* [TRECHO DO DOCUMENTO]
···

A arte é uma maneira do homem expressar suas emoções, sua história e sua cultura por intermédio de alguns valores estéticos, como a beleza, a harmonia e o equilíbrio. A música, a escultura, a dança, a pintura e a poesia são algumas das muitas formas de representar a arte. Alguns autores colocam a natureza como uma referência para a arte e durante boa parte da história os artistas desejavam mesmo copiar a natureza de alguma forma, de maneira mais fiel possível.

Muitas artes orientais receberam o toque do Zen, como o Haikai que, como disse Hattori Tohô, um discípulo de Bashô, considerado o poeta mais famoso do período Edo no Japão, “É uma forma de canto”. Bashô foi tão importante para a cultura Zen e japonesa que conseguiu alçar o Haikai ao status de DÔ, um caminho espiritual, uma forma de ver e viver o mundo. Para entendermos um Haikai, precisamos ter em mente que no Japão as questões éticas, religiosas e estéticas são com frequência as mesmas questões, no entanto, conceitos estéticos como universalidade, particularidade e verossimilhança que são familiares à arte ocidental, são estranhos à tradição japonesa. Outra questão importante é o contexto histórico em que o Haikai se desenvolveu, um produto do pensamento sincrético entre o animismo xintoísta com o mundo de ilusões do Budismo. Segundo Ezra Pound, um poeta e crítico americano do século XIX, “Não existe no Haikai uma preocupação com a rima, e no processo de composição duas coisas que se somam não produzem uma terceira, mas sugerem uma relação fundamental entre elas”. Para Pound a composição se dá por justaposição, onde a relação entre as partes é de natureza metafórica.

···

* [REGISTROS ARMAZENADOS]
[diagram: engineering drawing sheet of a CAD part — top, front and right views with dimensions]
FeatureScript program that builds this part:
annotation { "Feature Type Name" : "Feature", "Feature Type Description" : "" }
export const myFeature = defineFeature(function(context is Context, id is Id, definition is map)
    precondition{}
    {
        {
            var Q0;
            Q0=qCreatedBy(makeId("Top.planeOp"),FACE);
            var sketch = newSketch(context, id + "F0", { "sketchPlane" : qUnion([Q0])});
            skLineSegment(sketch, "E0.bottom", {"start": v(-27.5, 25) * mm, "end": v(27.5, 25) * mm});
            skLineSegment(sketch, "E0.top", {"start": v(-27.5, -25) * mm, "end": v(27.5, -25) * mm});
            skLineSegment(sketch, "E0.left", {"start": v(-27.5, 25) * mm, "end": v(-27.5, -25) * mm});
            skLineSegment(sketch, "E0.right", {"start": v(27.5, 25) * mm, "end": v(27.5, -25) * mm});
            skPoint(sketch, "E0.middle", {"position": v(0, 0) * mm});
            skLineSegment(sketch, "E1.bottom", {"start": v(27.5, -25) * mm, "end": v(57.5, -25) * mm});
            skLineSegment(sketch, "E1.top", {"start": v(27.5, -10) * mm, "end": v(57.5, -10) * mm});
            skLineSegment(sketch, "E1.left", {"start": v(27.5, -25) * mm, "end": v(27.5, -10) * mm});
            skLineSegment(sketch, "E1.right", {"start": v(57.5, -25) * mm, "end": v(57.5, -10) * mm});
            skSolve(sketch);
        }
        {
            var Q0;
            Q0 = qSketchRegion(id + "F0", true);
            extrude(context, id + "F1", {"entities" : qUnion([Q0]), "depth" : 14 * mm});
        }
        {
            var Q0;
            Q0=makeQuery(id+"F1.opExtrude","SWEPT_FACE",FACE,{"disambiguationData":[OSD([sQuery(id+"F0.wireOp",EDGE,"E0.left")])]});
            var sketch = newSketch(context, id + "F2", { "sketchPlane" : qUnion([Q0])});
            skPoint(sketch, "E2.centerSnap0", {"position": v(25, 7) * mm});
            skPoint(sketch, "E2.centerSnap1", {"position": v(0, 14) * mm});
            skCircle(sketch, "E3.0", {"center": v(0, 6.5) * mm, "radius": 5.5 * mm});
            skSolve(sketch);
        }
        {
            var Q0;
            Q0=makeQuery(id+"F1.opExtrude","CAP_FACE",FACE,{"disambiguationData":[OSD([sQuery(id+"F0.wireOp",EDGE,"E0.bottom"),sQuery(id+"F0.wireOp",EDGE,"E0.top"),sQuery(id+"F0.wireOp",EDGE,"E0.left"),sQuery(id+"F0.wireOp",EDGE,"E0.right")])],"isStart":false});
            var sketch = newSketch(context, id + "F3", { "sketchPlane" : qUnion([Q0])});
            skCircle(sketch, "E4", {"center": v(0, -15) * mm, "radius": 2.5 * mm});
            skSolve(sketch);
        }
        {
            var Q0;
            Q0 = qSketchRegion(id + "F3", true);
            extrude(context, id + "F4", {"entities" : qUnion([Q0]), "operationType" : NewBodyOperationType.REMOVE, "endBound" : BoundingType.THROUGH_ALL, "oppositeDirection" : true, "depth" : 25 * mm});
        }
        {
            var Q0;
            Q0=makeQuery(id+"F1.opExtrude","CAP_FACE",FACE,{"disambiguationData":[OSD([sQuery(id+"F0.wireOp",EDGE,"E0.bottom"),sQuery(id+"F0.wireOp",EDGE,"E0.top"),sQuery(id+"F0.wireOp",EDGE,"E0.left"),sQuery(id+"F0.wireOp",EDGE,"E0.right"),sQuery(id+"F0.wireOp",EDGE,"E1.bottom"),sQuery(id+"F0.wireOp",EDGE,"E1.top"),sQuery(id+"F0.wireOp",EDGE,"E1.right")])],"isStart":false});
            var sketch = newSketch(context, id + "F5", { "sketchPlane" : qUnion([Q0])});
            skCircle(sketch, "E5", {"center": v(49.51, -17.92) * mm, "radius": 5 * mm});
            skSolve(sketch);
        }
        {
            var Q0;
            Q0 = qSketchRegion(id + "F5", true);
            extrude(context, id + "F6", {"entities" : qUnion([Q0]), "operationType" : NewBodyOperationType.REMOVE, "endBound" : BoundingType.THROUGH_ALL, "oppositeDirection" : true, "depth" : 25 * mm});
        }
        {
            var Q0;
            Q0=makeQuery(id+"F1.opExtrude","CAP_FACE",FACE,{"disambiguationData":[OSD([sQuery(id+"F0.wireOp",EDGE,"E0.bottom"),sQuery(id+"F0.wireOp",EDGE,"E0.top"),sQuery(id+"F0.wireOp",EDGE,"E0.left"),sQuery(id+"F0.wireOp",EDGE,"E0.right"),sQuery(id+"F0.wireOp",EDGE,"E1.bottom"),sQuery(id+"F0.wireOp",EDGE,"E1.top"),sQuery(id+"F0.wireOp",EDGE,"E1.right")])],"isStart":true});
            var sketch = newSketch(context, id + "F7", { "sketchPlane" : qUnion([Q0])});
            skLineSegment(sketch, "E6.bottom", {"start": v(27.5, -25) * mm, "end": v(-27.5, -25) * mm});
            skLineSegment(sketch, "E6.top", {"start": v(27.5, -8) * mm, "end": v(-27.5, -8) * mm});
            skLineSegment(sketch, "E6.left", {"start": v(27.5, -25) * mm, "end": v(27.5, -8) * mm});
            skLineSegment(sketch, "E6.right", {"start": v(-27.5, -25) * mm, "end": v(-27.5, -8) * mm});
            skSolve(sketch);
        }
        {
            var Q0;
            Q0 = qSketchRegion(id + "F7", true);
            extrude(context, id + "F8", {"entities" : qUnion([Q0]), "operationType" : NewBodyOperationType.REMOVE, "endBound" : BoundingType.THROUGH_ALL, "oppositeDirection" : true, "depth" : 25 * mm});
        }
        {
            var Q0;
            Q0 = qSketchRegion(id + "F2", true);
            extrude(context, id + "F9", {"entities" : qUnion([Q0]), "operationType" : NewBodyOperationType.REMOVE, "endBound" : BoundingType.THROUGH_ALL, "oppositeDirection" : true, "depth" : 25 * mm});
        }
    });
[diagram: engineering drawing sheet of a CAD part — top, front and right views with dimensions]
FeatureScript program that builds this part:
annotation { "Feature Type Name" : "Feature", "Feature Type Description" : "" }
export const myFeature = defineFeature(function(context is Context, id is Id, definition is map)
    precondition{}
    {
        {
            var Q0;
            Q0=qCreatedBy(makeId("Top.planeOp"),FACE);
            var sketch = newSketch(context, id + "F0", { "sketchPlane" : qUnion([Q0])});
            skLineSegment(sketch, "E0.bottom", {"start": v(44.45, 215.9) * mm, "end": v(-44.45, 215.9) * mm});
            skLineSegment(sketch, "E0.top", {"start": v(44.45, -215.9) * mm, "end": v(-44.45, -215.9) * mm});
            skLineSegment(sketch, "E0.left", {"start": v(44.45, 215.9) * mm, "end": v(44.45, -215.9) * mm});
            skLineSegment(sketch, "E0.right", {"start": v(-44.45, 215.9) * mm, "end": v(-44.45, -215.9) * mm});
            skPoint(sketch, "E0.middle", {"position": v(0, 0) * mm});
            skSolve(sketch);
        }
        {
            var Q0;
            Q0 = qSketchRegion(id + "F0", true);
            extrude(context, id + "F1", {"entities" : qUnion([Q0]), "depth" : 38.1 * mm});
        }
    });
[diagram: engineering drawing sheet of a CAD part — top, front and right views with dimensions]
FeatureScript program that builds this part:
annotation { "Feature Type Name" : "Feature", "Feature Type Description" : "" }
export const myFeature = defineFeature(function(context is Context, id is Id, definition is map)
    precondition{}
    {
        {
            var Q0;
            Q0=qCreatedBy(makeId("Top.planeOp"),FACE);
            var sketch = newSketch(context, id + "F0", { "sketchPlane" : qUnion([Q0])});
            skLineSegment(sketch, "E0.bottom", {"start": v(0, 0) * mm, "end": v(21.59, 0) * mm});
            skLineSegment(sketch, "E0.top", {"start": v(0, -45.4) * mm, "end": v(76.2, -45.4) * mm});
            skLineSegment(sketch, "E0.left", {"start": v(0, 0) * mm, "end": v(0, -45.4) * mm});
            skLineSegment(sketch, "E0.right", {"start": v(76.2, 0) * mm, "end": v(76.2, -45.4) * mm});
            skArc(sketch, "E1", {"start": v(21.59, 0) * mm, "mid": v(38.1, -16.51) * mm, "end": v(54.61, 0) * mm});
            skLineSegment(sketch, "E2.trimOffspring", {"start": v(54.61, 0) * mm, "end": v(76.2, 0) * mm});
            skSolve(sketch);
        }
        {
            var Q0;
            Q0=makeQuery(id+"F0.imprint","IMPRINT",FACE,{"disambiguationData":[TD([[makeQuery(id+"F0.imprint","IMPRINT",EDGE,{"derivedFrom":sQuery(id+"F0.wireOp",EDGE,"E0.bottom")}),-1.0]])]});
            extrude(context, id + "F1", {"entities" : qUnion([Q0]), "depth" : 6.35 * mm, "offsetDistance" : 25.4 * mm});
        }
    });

···

* [CONJUNTO DE TAREFAS]
a - Retorne, sem nenhuma alteração, a parte do trecho sobre arte e Haikai que começa pelas palavras "A arte é uma" e termina em "mais fiel possível.".
b - Enumere as formas de representar a arte que o trecho sobre arte e Haikai menciona.
c - Prossiga o trecho sobre arte e Haikai a partir do ponto em que ele se encerra.
Não é preciso consultar os registros para resolver as tarefas.

* [RESULTADOS POR TAREFA]
a -
A arte é uma maneira do homem expressar suas emoções, sua história e sua cultura por intermédio de alguns valores estéticos, como a beleza, a harmonia e o equilíbrio. A música, a escultura, a dança, a pintura e a poesia são algumas das muitas formas de representar a arte. Alguns autores colocam a natureza como uma referência para a arte e durante boa parte da história os artistas desejavam mesmo copiar a natureza de alguma forma, de maneira mais fiel possível.

b - Música, escultura, dança, pintura e poesia.

c -
Ao sol da manhã, uma gota de orvalho, precioso diamante”, Matsuo Bashô

Dentre os artistas ocidentais, um dos mais aclamados poetas e músicos do século XX, o canadense Leonard Cohen foi monge Zen em uma fase da vida e tinha uma busca pela estética que era quase uma obsessão, “Da voz às letras, dos arranjos às melodias, sua obra avançava em um todo coerente, escapando aos apelos da simplificação e do formalismo” disse sobre ele Pedro Gonzaga, doutor em Letras pela UFRS. Cohen começou a praticar o Zen da Escola Rinzai com Roshi Sasaki no Mount Baldy Zen Center, nas montanhas de San Gabriel, ao norte de Los Angeles no início dos anos 70 e disse em uma entrevista que “a meditação Zen estava adoçando meu dia-a-dia até limites insuspeitados. De repente, a vida tinha um significado próprio. Lembro-me de sentar na cozinha da minha casa, olhando a rua pela janela, vendo os raios de sol refletindo na carroceria dos carros e pensando: ‘nossa, que maravilha’. ” As primeiras músicas de Cohen tinham uma produção minimalista e intimista que se resumia a voz e violão. Talvez suas canções mais famosas sejam Hallelujah e Dance me to the end of love e também seja nelas onde se pode observar um pouco da influência monástica em sua vida. Mas com certeza onde mais se observa um toque Zen em sua poesia é na música Anthem, como nos versos:

 

Os pássaros cantam no romper do dia,

Comece de novo, eu os ouço dizendo

Não se apoie naquilo que passou

Ou naquilo que está por vir

 (…)

Toque os sinos que ainda podem tocar,

Esqueça sua oferenda perfeita,

Há uma falha em tudo

E é assim que a luz entra

 

Cohen teria dito em uma entrevista à revista Rolling Stone que “Este mundo é cheio de conflitos e cheio de coisas que não podem ser reconciliadas, mas há momentos em que podemos transcender o sistema dualista, reconciliar e abraçar toda a desordem e é isto que quero dizer com Hallelujah… O único momento em você pode viver aqui confortavelmente nestes conflitos absolutamente irreconciliáveis, é quando você abraça tudo isso” e diz “Olha, não entendo nada dessas coisas mesmo, Hallelujah”. Este é o único momento em que vivemos aqui plenamente como seres humanos”. Nos versos de Anthem acima, é possível notar conceitos de Wabi Sabi e Kintsugi, que são caminhos japoneses que destacam a beleza da imperfeição.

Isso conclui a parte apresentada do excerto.